LONDON DAILY MIRROR, 10 November 2017
Last Monday started out like any other Monday for Patricia C. Black of Bexley. Ms. Black, 38, a loan officer at Lloyds Bank in Middlesex, was at her desk trying to get some paperwork done before a staff meeting that was scheduled for 9:00 a.m. That was when Philippe Broussard, recently arrived from France, walked into her life.
Mr. Broussard, 21, approached Ms. Black and said that he wished to apply for a business loan.
“He was a bit difficult to understand,” Ms. Black told The Mirror. “His English was broken and heavily accented.”
Ms. Black says she asked Mr. Broussard what sort of business he proposed to start, and Mr. Broussard replied that he hoped to open a gift shop. He then opened his rucksack and removed a collection of ceramic figurines, which he proceeded to line up along the edge of Ms. Black’s desk.
“He said that was what he planned to sell,” said Ms. Black. “I don’t mind telling you, I was a bit flummoxed. Chap looked a good deal too young to be starting a business, and honestly, the things he proposed to sell didn’t look like the sort of thing any bloke in his right mind would buy.”
Ms. Black asked Mr. Broussard to tell her more about himself.
“He said that he’d only recently arrived in the U.K., which came as no surprise, and that he had been unable to find a job, which also came as no surprise,” she said.

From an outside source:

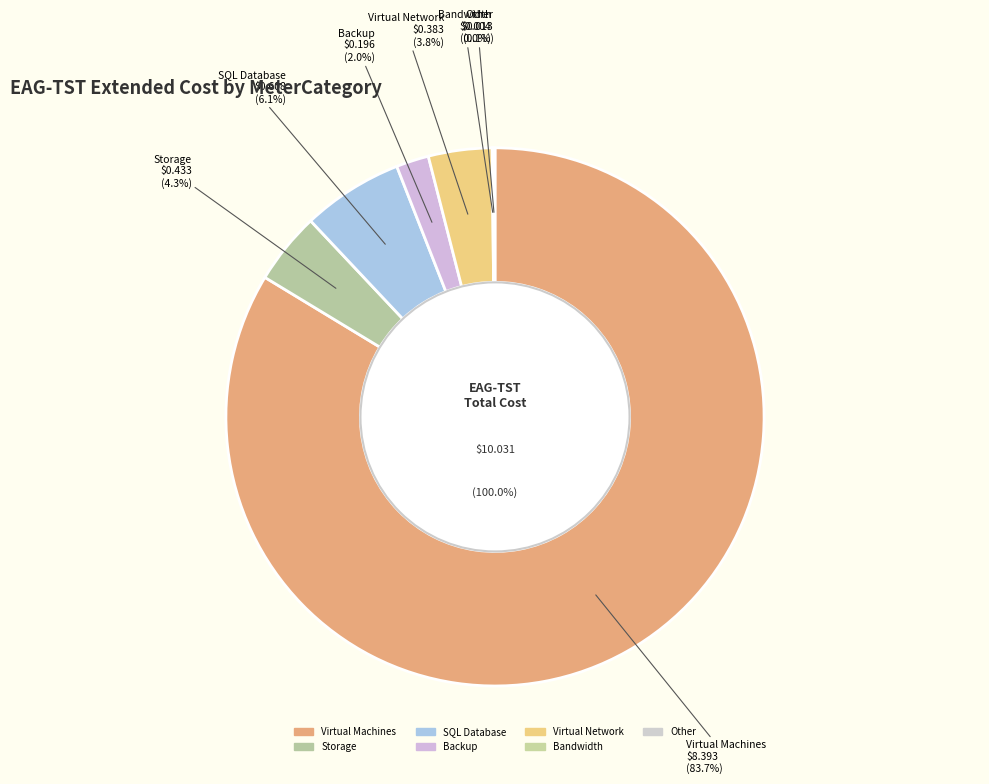

How many segments does this pie chart have?

7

“Then I asked him about his family, and that was when things became rather difficult to believe,” Ms. Black continued. “He said he’d been born in Paris, and that his mother was the French supermodel Colette Broussard and his father was Keith Richards. He said he’d been unable to find work in Paris, and that he came to the U.K. because he thought his chances would be better here. And when he couldn’t find a job here either, he decided to start his own business.”

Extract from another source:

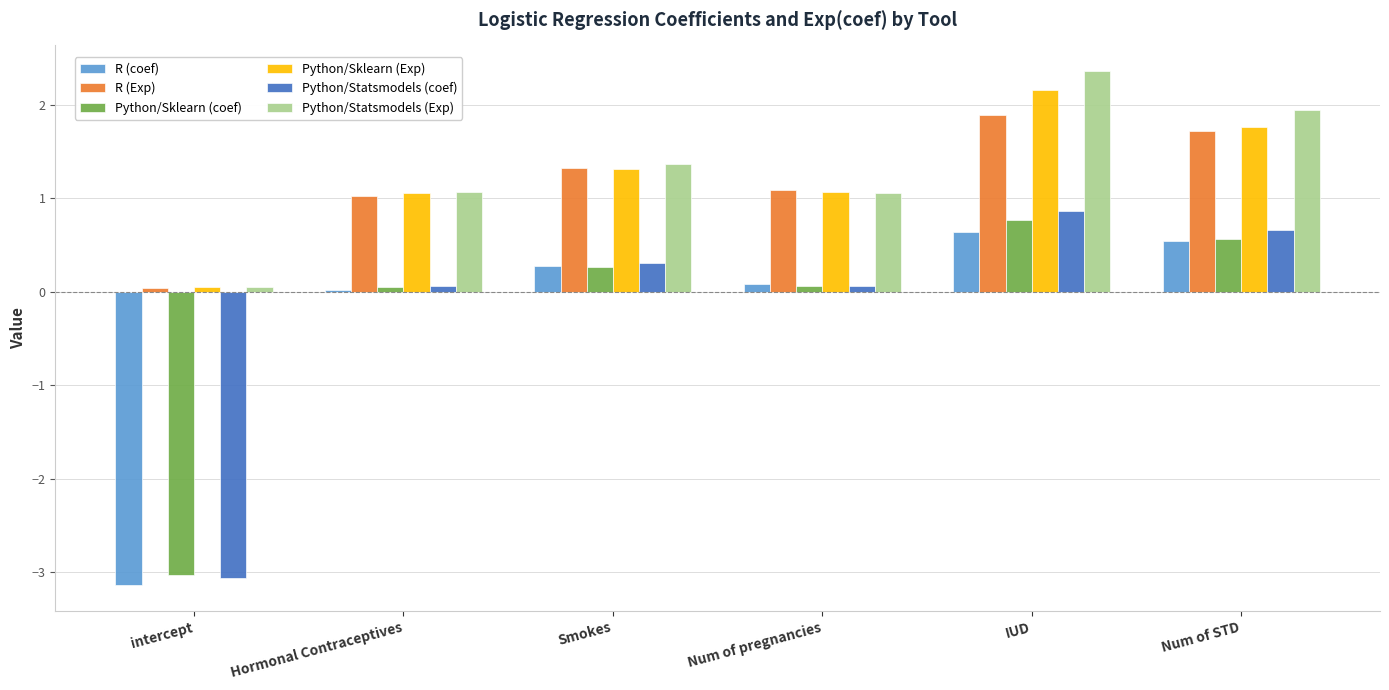

At which label does Python/Statsmodels (coef) first exceed 0?

Hormonal Contraceptives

At that moment, the bank president, Rupert J. Thistlewaite, chanced to be passing by, and Ms. Black asked him if he might stop for a moment and listen to Mr. Broussard’s story.

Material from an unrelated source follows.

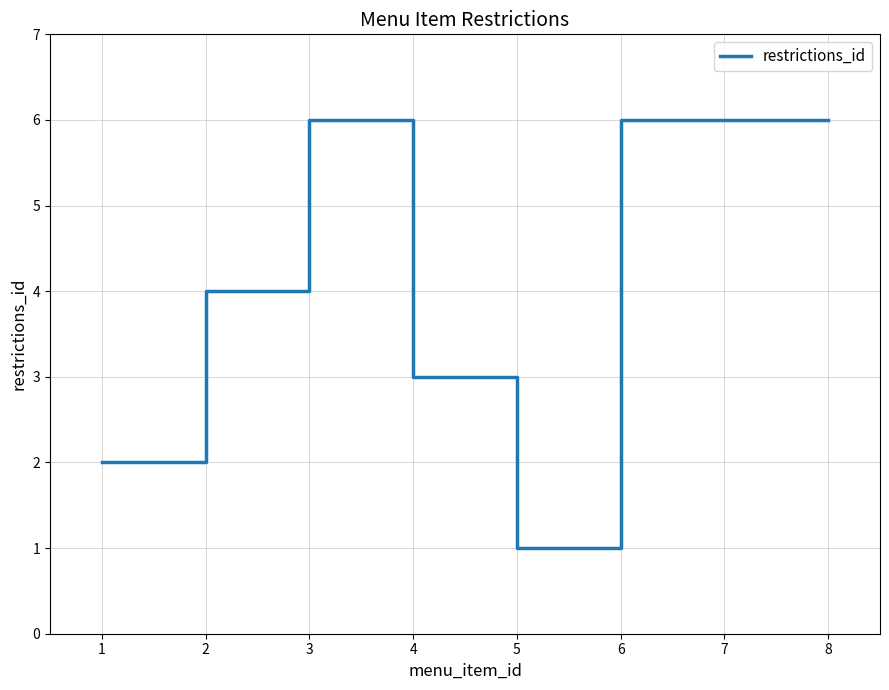

How many values are below 6?

4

Mr. Thistlewaite listened attentively as Mr. Broussard once again told his story and repeated his request for a business loan. When Mr. Broussard had finished speaking, Ms. Black picked up one of the figurines from her desk and handed it to the bank president.
“‘This is what he plans to sell,’ I told him,” said Ms. Black. “I asked Mr. Thistlewaite what he made of it.”
According to Ms. Black, Mr. Thistlewaite regarded the figurine thoughtfully, then handed it back and said, “It’s a knickknack, Patty Black. Give the frog a loan. His old man’s a Rolling Stone.”